**Your objective:** Using the word "right" as the filter, copy each matching line from the records.

**Input data:**
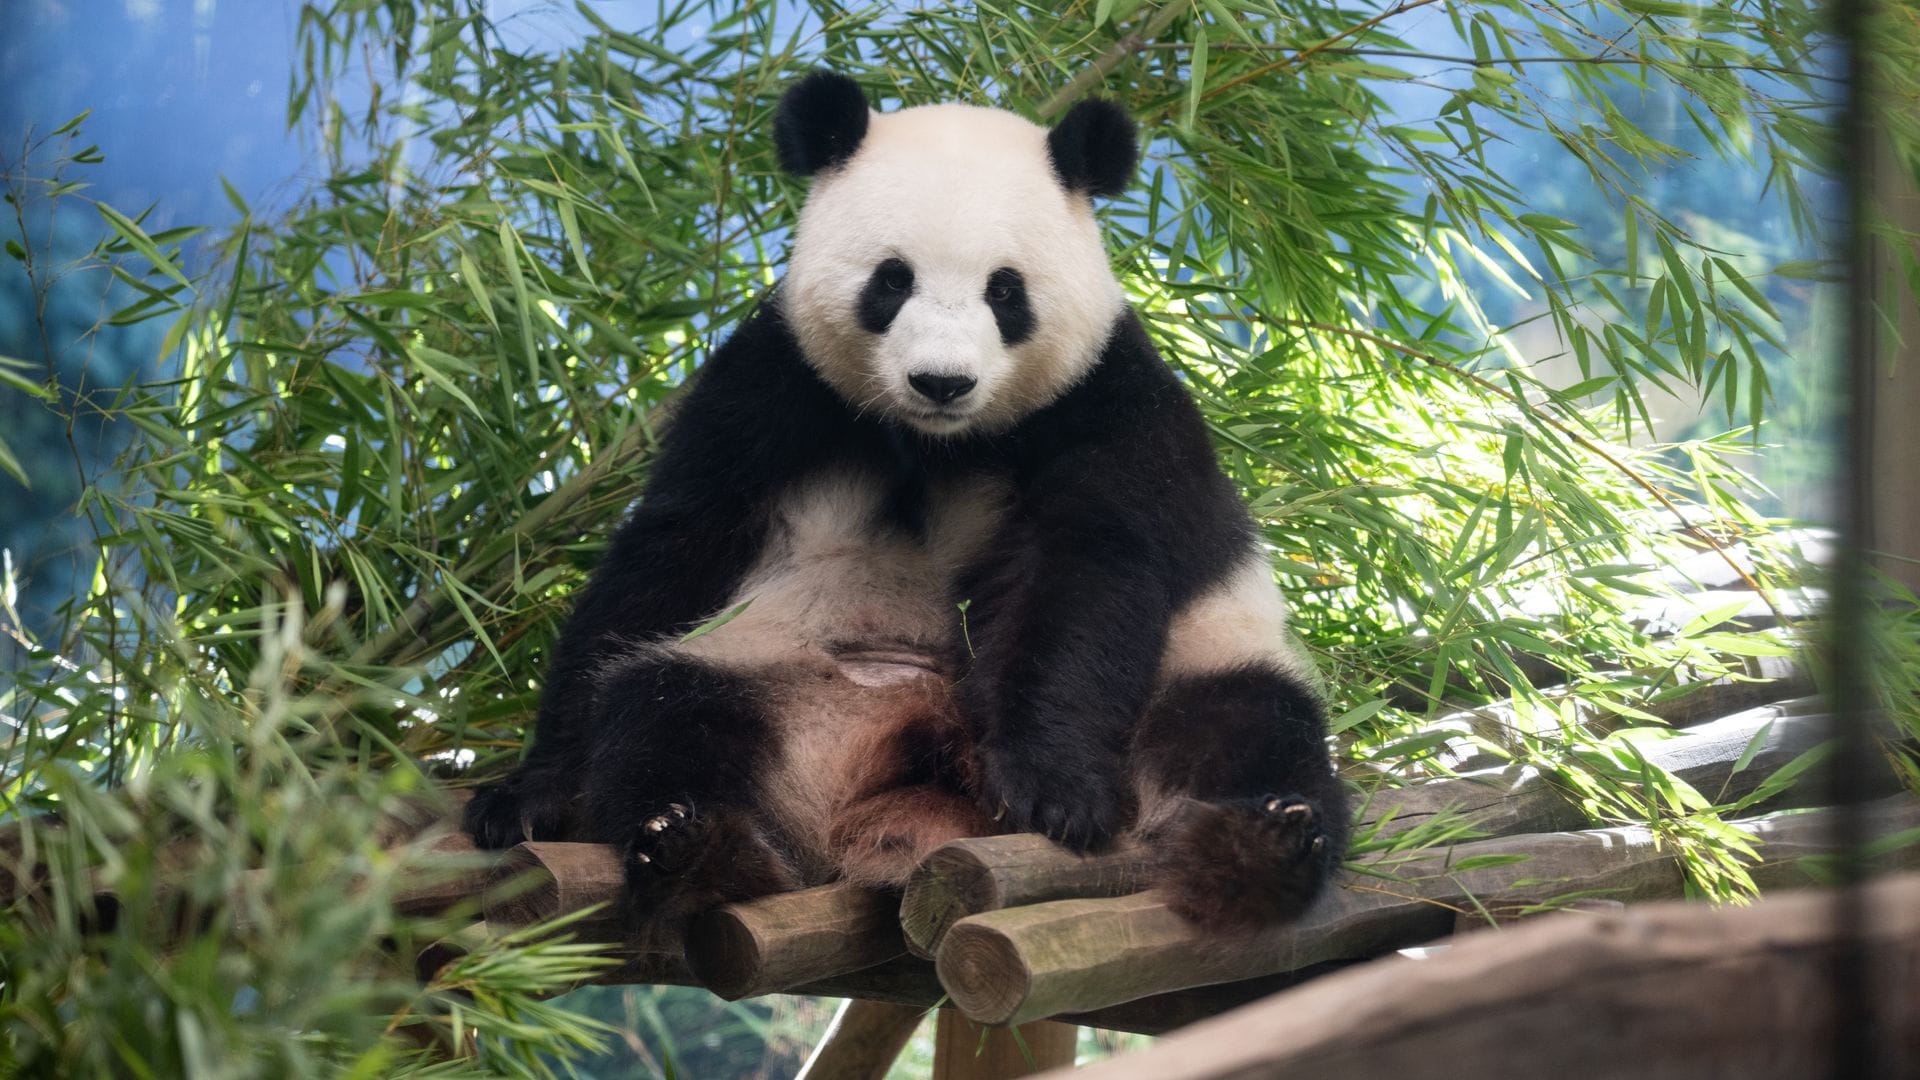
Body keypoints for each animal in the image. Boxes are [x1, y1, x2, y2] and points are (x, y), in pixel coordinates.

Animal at [465, 71, 1350, 934]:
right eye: (893, 280)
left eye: (1006, 291)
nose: (942, 381)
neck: (939, 440)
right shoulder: (773, 385)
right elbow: (677, 544)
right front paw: (528, 794)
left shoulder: (1105, 401)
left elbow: (1084, 569)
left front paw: (1056, 790)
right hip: (775, 679)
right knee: (664, 710)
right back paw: (692, 847)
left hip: (1201, 665)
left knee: (1249, 727)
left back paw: (1261, 847)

**Result below:**
right eye: (893, 280)
right shoulder: (773, 385)
right elbow: (677, 544)
right front paw: (528, 794)
right hip: (775, 679)
right knee: (664, 710)
right back paw: (692, 847)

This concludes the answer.